____ TRECHO

O passivo de talco é resultado de um volume crescente de processos movidos por pessoas que alegam ter desenvolvido câncer ao usar produtos da Avon, como cosméticos, que teriam em sua composição talco contaminado por amianto. O amianto é comprovadamente uma substância cancerígena.

A empresa nega a contaminação e deixou de comercializar os produtos com o talco em 2016. 

“Com o acordo, a Natura se livra do passivo do talco e estanca as perdas de caixa derivadas dele”, diz uma analista que cobre as ações da companhia. Segundo ela, a expectativa é que o juiz aceite o acordo, uma vez que os credores o aprovaram.

________
____ MATERIAL DE ORIGEM

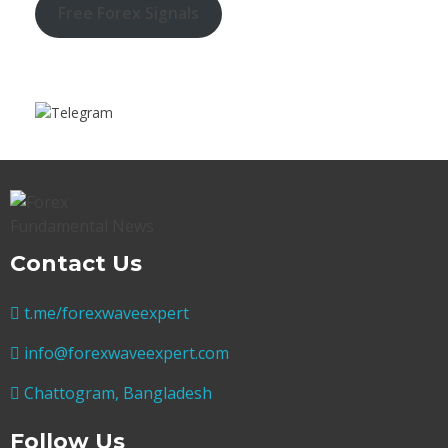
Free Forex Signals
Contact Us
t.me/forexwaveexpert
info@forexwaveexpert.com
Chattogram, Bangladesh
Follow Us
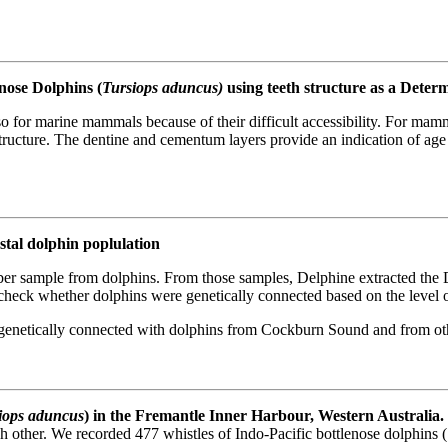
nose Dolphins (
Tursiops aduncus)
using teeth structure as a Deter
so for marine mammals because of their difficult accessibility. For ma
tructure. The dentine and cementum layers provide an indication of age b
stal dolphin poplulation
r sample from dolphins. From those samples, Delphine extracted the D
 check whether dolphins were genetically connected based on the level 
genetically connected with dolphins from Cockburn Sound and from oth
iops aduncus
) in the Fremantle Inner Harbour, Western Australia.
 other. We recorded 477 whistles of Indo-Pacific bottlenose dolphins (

________
____ MATERIAL DE ORIGEM

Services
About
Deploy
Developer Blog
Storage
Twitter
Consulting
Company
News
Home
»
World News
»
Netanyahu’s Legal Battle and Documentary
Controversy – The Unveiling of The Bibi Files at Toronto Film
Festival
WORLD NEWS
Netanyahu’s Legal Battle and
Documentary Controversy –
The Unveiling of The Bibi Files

________

- [EXERCÍCIO]
Reproduza fielmente o trecho sobre o passivo de talco, de “A empresa nega” a “credores o aprovaram.”.

- [RESPOSTA DO EXERCÍCIO]
A empresa nega a contaminação e deixou de comercializar os produtos com o talco em 2016. 

“Com o acordo, a Natura se livra do passivo do talco e estanca as perdas de caixa derivadas dele”, diz uma analista que cobre as ações da companhia. Segundo ela, a expectativa é que o juiz aceite o acordo, uma vez que os credores o aprovaram.